Ahmet Furkan Inan is an art historian, writer and editor working across the intersections of contemporary art, historiography and the politics of time. He is reading for a DPhil in History and Theory of Contemporary Art at the Ruskin School of Art, University of Oxford.

Inan previously studied Archaeology and History of Art at Koç University in Istanbul between 2015-2020, and hold an MA in History of Art from University College London. In his MA thesis, he focused on the work of Sarkis Zabunyan, a Turkish-Armenian artist living in Paris. Examining the ways in which Sarkis’ installation Çaylak Sokak (1986) complicates conventional assumptions about the historicity of a work of art, he analysed how the installation’s hauntological qualities render the limits of art history visible. 

Before coming to Oxford, Inan was the managing editor of the Istanbul Museum of Modern Art between 2021-2023. He occasionally writes for art and culture publications from Istanbul, such as Argonotlar, Varlık, Istanbul Art News and Art Unlimited.
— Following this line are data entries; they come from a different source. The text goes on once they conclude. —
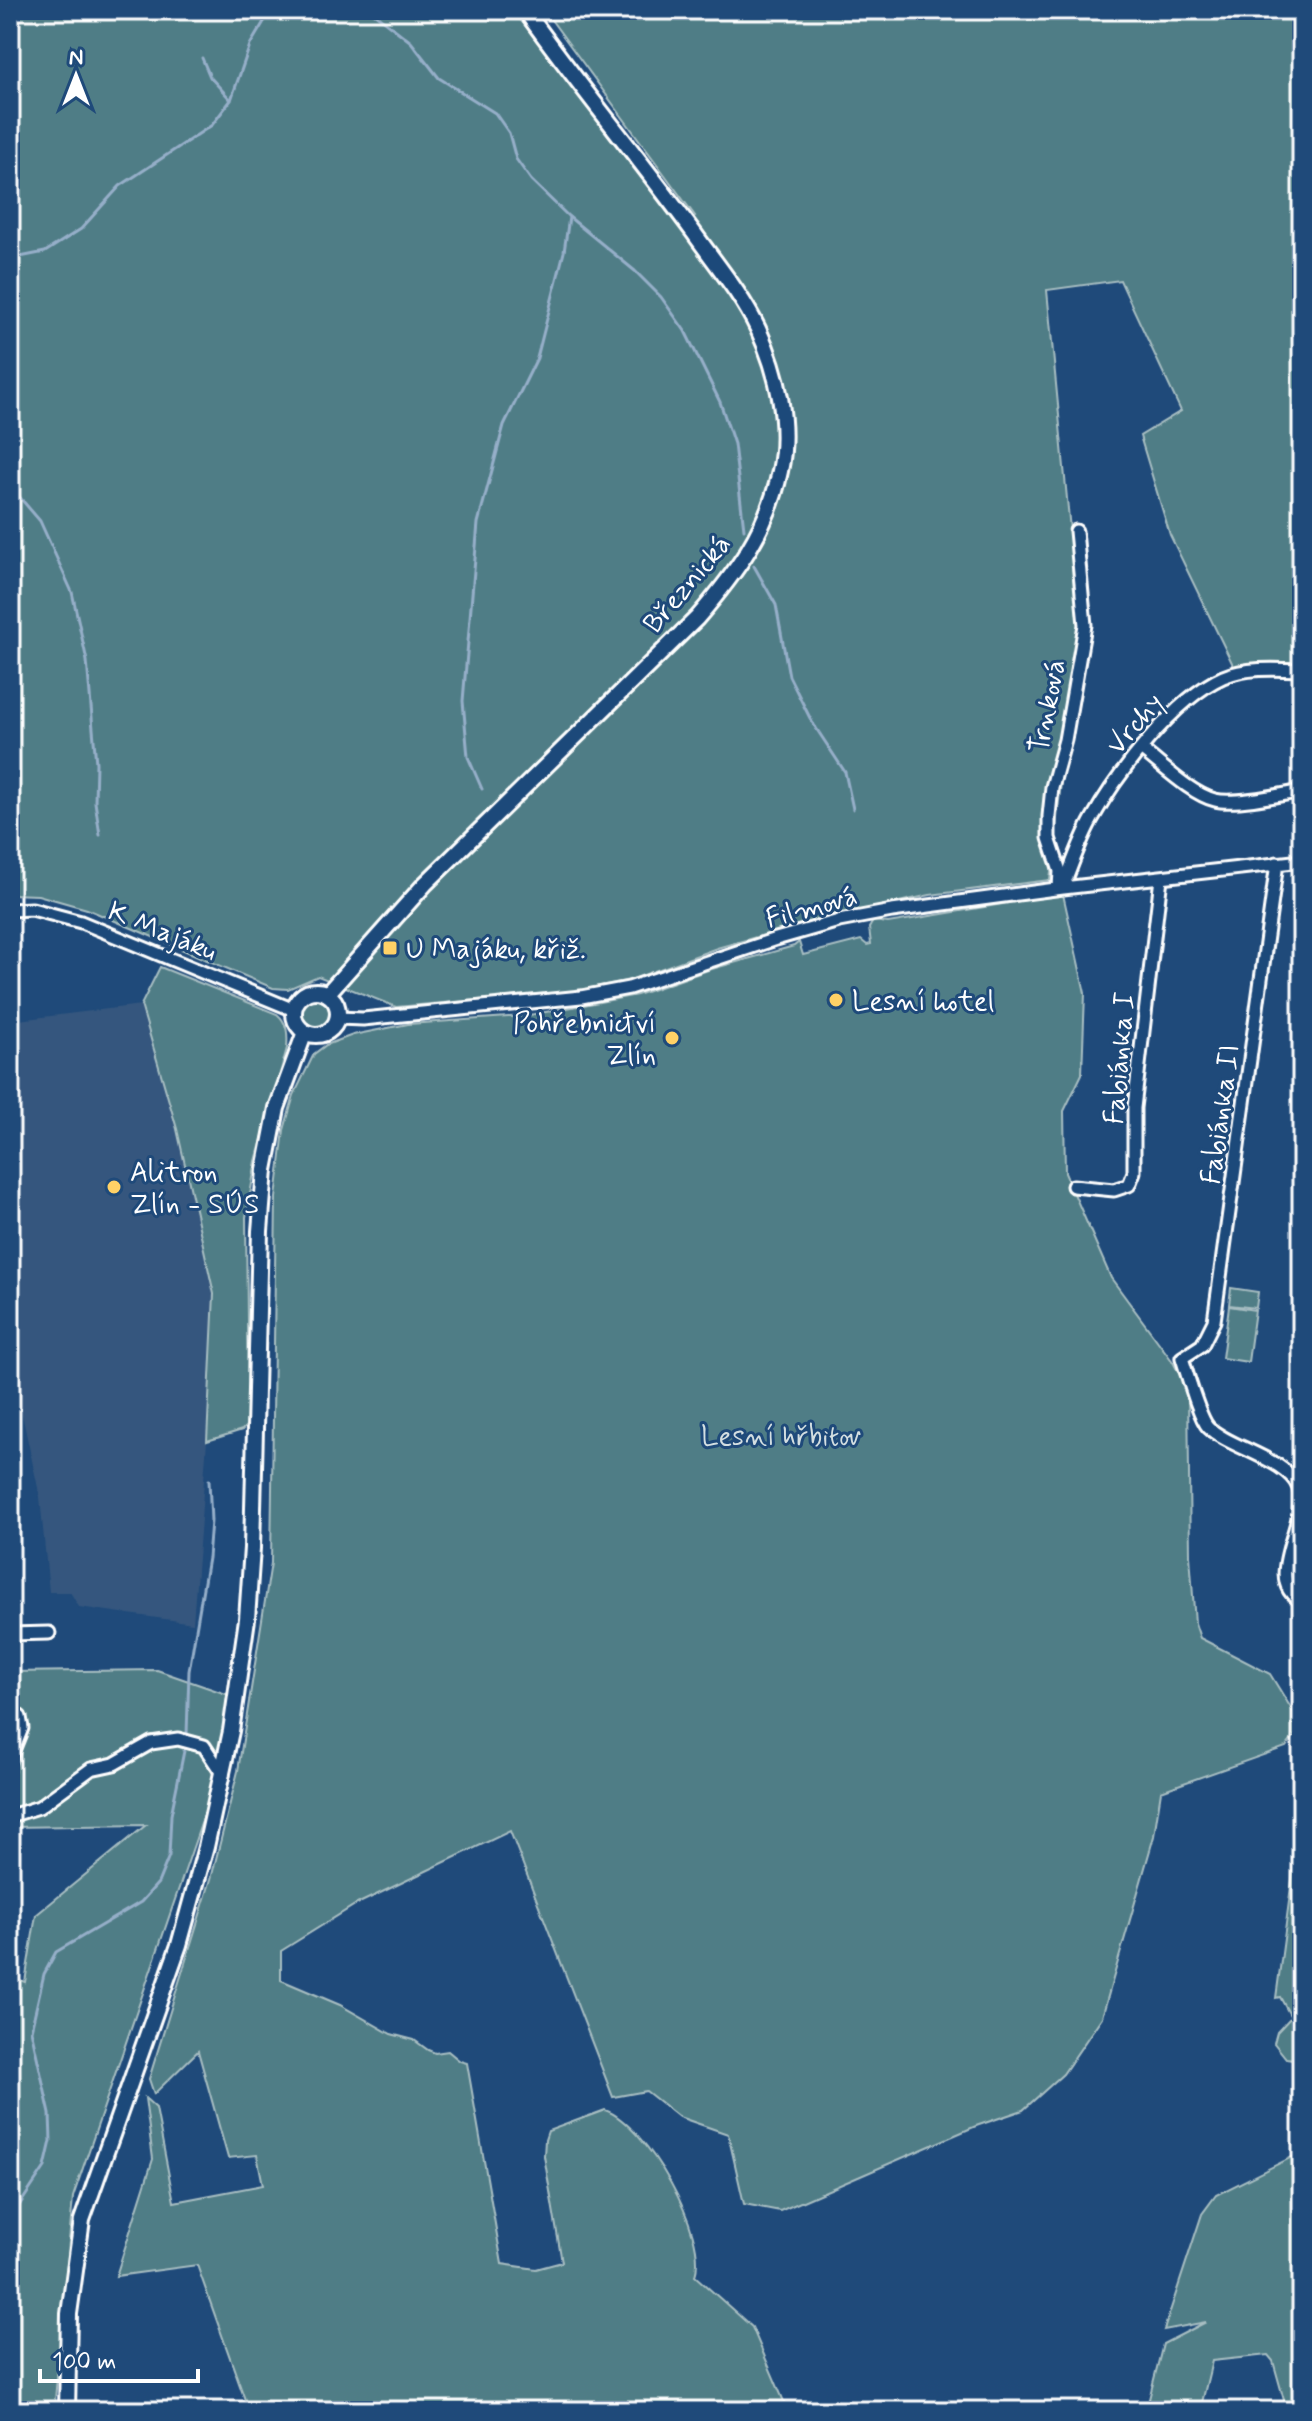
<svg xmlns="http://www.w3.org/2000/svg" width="1312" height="2421" viewBox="0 0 1312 2421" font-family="Mynerve,sans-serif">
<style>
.built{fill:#35577e}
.green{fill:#507d86;stroke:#a8bec2;stroke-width:2}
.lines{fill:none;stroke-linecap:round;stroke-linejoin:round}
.stream{stroke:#96afc9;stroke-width:3}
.minor-casing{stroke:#fff;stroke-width:17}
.major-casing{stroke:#fff;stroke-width:20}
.minor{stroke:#1f4a7a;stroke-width:11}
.major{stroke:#1f4a7a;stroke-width:14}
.poi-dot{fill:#ffd166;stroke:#1f4a7a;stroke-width:3}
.labels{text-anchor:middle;stroke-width:6;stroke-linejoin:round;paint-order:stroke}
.street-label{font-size:28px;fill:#fff;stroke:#1f4a7a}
.poi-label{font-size:28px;fill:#fff;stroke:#1f4a7a;text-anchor:start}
.park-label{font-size:28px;fill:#d3dee1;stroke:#1f4a7a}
</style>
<rect width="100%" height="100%" fill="#1f4a7a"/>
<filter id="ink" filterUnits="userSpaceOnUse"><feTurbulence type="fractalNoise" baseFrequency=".0125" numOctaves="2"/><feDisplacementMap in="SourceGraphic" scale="16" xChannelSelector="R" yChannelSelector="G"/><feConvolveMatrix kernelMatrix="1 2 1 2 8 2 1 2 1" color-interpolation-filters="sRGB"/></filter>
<g filter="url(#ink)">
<!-- built -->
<path class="built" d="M 141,1005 L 177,1129 L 214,1294 L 207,1441 L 193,1623 L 79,1607 L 70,1592 L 49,1592 L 40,1497 L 18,1396 L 10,1378 L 10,1021 Z"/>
<!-- green -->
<g class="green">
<path d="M 10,10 L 513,10 L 678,226 L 695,216 L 544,10 L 1287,10 C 1298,30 1308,73 1299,94 L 1302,100 L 1302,665 L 1234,667 L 1170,535 L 1140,436 L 1181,411 L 1120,280 L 1047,290 L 1079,624 L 1050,880 L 930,895 L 814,921 L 717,948 L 630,980 L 570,992 L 396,1007 L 318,976 L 288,989 L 273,988 L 87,909 L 38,895 L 10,894 Z"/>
<path d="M 1063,894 L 1085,993 L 1082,1074 L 1064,1111 L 1065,1173 L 1111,1278 L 1173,1362 L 1188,1391 L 1190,1555 L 1195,1623 L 1200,1638 L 1270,1674 L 1302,1726 L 1286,1747 L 1161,1791 L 1154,1836 L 1102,2017 L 1063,2074 L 1023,2110 L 976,2126 L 780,2211 L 744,2204 L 728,2134 L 679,2117 L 646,2091 L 613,2097 L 510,1831 L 355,1905 L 281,1951 L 281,1980 L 340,2005 L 391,2034 L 414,2040 L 428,2050 L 435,2053 L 448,2051 L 460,2061 L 467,2063 L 502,2264 L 536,2269 L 562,2262 L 544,2156 L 545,2140 L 548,2131 L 605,2110 C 646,2125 709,2234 695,2276 L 752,2327 L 788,2411 L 249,2411 L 197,2265 L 116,2276 L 153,2159 L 145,2098 L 156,2108 L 174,2202 L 263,2185 L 257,2155 L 228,2158 L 198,2051 L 154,2094 L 149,2079 L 211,1879 L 238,1771 L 271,1563 L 276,1198 L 284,1130 L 294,1095 L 314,1054 L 326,1045 L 353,1035 L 408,1024 L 524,1016 L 637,995 L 708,970 L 794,946 L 799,942 L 803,955 L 861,940 L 867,945 L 871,944 L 869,928 L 873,921 L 888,923 Z"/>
<path d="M 160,967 L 277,1014 C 288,1023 288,1035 287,1048 L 256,1161 L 246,1217 L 248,1424 L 242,1430 L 207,1441 L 214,1294 L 177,1129 L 141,1005 Z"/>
<circle cx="315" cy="1013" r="15"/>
<path d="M 1231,1288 L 1258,1292 L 1256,1308 L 1229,1305 Z"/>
<path d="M 1229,1306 L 1255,1310 L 1248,1362 L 1222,1358 Z"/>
<path d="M 157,1670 L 229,1695 L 215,1783 L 73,2197 L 54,2411 L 10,2411 L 10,1976 L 25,1982 L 36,1915 L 146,1825 L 10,1827 L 10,1788 L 25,1734 L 10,1727 L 10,1672 Z"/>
<path d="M 1302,1805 L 1302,2060 L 1286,2058 L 1274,2043 L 1277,2032 L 1291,2017 L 1280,1997 L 1276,1998 Z"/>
<path d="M 1302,2152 L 1302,2411 L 1287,2411 L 1273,2361 L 1268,2355 L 1212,2361 L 1200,2411 L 1146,2411 L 1163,2344 L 1206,2322 L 1164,2330 L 1202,2214 L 1216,2195 Z"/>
</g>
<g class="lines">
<!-- stream -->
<g class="stream">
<path d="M 370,10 L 411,42 L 439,78 L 495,113 L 509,133 L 516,159 L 531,180 L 569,217 L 635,271 L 661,297 L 685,331 L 720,402 L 734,444 L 744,529"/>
<path d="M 202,58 L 210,77 L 231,100"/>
<path d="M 10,259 L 45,252 L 81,229 L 120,186 L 212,125 L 231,100 L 250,45 L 271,10"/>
<path d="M 10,486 L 40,521 L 72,592 L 87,661 L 96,763 L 95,802 L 100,835"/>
<path d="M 754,566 L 776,605 L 789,676 L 812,722 L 845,772 L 853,809"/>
<path d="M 482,789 L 468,757 L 463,701 L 478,523 L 504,425 L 537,358 L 564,252 L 569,217"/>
<path d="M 187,1735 L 189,1671 L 208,1558 L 211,1521 L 209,1480"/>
<path d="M 10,2219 L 45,2167 L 51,2141 L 50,2114 L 31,2030 L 44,1974 L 56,1952 L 141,1902 L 158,1883 L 169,1856 L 171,1815 L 185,1746"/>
</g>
<!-- minor casing -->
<g class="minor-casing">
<g id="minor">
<path d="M 1142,750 C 1162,765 1191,794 1215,800 C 1234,805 1281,795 1302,791"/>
<path d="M 1277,863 L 1214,1321 L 1202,1345 L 1182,1358 C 1187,1373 1199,1417 1208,1427 C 1229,1448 1288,1459 1299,1488 C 1311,1519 1260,1581 1302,1601"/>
<path d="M 1063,887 C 1072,865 1080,840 1092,819 C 1118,773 1174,699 1223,677 C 1246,667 1277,669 1302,670"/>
<path d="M 1059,888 L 1060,871 L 1049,838 L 1049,816 L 1052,787 L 1065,740 L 1085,625 L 1076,531"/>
<path d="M 10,910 L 32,909 L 81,922 L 294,1010"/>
<path d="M 337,1018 L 363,1019 L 581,997 L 629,988 L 776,939 L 839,921 L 892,911 L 1063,888 L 1302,861"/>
<path d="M 1073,1186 L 1114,1190 L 1129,1185 L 1134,1172 L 1134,1108 L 1161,878"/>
<path d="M 10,1634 L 49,1633"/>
<path d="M 10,1710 L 20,1717 L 22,1728 L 10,1758"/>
<path d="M 10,1816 L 39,1807 L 91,1769 L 114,1764 L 151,1743 L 178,1739 L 204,1746 L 223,1775"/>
</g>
</g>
<!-- major casing -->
<g class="major-casing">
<g id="major">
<circle cx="316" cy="1013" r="22"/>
<path d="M 327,994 L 425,884 L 697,618 C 735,574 768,530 780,471 C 790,425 778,372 758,329 C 742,295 716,264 694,233 C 639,158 579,86 525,10"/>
<path d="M 67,2411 L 69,2314 L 82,2220 L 179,1945 L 206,1847 L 231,1731 L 247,1619 L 252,1548 L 260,1231 L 265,1170 L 277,1108 L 305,1032"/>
</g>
</g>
<!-- minor -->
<use href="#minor" class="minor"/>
<!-- major -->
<use href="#major" class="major"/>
</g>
</g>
<!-- markers -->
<g class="poi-dot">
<rect x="382" y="940" width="16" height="16" rx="4"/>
<circle cx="836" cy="1000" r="8"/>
<circle cx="672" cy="1038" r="8"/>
<circle cx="114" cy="1187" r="8"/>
</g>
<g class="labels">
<!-- street labels -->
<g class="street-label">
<text transform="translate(686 583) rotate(-50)" y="10">Březnická</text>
<text transform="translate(1046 706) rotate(-79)" y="10">Trnková</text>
<text transform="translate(1134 723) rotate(-49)" y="10">Vrchy</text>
<text transform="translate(811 906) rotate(-15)" y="10">Filmová</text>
<text transform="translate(163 930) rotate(22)" y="10">K Majáku</text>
<text transform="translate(1118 1058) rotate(-85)" y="10">Fabiánka I</text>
<text transform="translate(1219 1114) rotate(-82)" y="10">Fabiánka II</text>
</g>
<!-- poi labels -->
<g class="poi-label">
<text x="406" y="958">U Majáku, křiž.</text>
<text x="852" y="1010">Lesní hotel</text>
<text x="656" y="1032" text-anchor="end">Pohřebnictví<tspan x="656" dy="32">Zlín</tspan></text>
<text x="130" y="1181">Alitron<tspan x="130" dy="32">Zlín - SÚS</tspan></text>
</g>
<!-- park labels -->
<g class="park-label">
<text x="781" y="1445">Lesní hřbitov</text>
</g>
</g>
<!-- margin -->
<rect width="1312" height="2421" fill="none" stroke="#1f4a7a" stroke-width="40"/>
<rect x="20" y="20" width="1272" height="2381" fill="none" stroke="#fff" stroke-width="3" filter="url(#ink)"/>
<!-- north arrow -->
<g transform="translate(76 76)" stroke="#1f4a7a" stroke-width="6" paint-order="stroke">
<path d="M0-6L14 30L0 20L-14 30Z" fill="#ffffff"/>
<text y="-12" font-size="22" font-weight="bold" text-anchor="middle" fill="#ffffff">N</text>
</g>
<!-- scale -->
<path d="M40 2369v12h158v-12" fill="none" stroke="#ffffff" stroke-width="4"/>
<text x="52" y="2369" font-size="24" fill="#ffffff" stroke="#1f4a7a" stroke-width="6" paint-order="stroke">100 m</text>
</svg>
His research at the Ruskin, supported by the Open-Oxford-Cambridge DTP, St John’s College and the Clarendon Fund, centers on the art produced and exhibited in Istanbul between 1992-2013. Focusing primarily on the Istanbul Biennial, he is interested in the ways in which artists from beyond the Global North engage with the complicated histories of their geographies in their works, the kinds of historical models that are proposed by them, and whether these artistic practices may inform alternative methodologies for art history.